Which film is summarised in the following terse sentence: “Sustained fantasy violence involving robotic creatures and humans without gore”? It sounds, I admit, a little like Atonement, but the answer is, in fact, Michael Bay’s divertingly bombastic Transformers. What about this: “Very strong explicit bloody violence incl ritual sacrifice in an historical context”? No, it’s not Becoming Jane, but that delicious festival of evisceration known as Apocalypto.
Over the last few years, the Irish Film Censor’s Office, under the sound stewardship of John Kelleher, has inadvertently devised a new critical resource for thinking filmgoers. The comments that now accompany film certs are intended to alert delicate citizens – and responsible parents – to the moral atrocities they are likely to encounter in the week’s movie releases. But, containing as they do vital clues to the tone and flavour of the films considered, the censor’s remarks often constitute delightfully pithy accidental reviews.
If, when asked about the last film he or she had seen, a friend could tell you only that it contained “very mild language”, you might run screaming from a multiplex. Sure enough, Miss Potter, the film so described, was as much fun as sucking cold Horlicks from an old sock. The fact that Renée Zellweger’s Beatrix Potter lets slip a minor cuss (did she call Peter Rabbit a “bold bunny”?) does not make it this year’s Reservoir Dogs.
The censor and his lieutenants do, it must be said, work hard at withholding any value judgements from their economic catalogue of barbarities.
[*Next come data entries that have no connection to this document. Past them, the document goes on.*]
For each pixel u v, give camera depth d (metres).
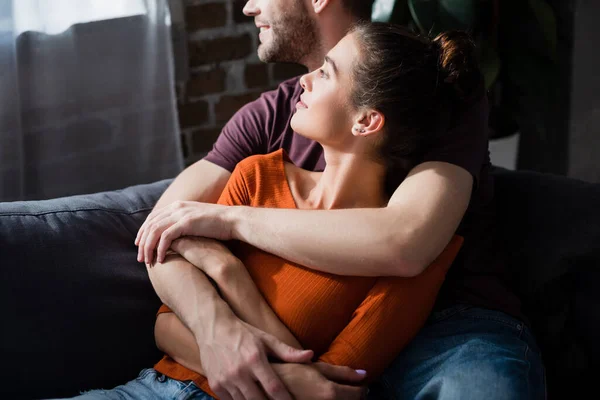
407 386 1.32
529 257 1.48
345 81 1.31
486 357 1.25
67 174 2.19
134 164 2.29
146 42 2.20
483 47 2.16
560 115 2.28
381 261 1.22
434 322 1.38
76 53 2.11
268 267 1.32
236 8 2.42
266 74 2.54
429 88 1.32
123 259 1.46
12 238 1.38
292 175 1.42
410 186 1.30
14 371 1.32
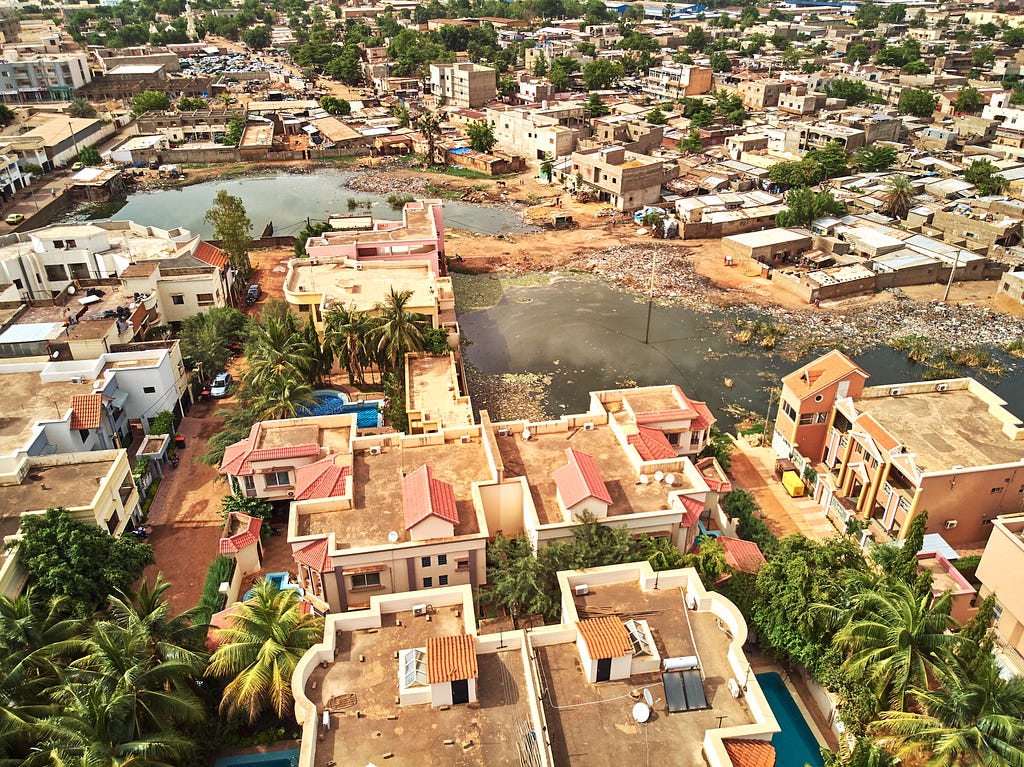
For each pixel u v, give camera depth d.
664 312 113.44
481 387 92.81
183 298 99.56
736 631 38.81
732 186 159.12
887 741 38.38
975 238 127.69
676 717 35.19
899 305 114.94
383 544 50.09
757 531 61.06
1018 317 111.19
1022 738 34.81
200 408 84.00
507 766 32.97
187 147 198.62
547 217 153.12
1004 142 178.25
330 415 71.75
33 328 80.62
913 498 59.91
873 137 179.62
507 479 54.84
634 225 148.12
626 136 190.38
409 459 58.81
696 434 65.38
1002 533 52.34
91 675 38.28
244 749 43.22
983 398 69.31
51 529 50.16
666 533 53.25
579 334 106.25
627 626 38.19
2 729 35.16
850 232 130.62
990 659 39.78
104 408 69.00
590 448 59.84
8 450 62.66
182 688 40.53
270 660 40.56
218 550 61.88
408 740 34.19
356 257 102.44
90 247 106.25
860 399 70.75
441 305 93.31
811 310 113.81
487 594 48.84
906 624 39.88
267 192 175.50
From time to time, though, the bald syntax does allow certain unhappy truths to emerge.
Consider, for example, the sentence appended to the cert for Wild Hogs: “Moderate and crude infrequent sexual references and innuendo; some fighting scenes played for comedy.” The humour of sexual innuendo requires robustness to thrive and, thus, the word “crude” need not be considered a criticism here. But there is a certain disapproving weariness buried in the phrase “played for comedy”.
Anybody who sat through Wild Hogs, in which four chums drive motorbikes across the US, will reluctantly recall John Travolta and the rest waving their fists furiously and gurning like sideshow freaks. The fight sequences were certainly not comic but, observing a distinction the IFCO has not missed, they were “played for comedy”. Students of English as a foreign language might like to experiment with this construction.
Still, the censor has one way of – again, we stress, inadvertently – bestowing greater opprobrium on a new release. Remember Meet the Robinsons from earlier this year? Following a young inventor as he zips into the future to encounter friendly dinosaurs and such, the animated film, despite its familyfriendly scenario, did not tarry long in cinemas. The censor’s comments could not have been more dispiriting for the producers: “No consumer advice necessary.”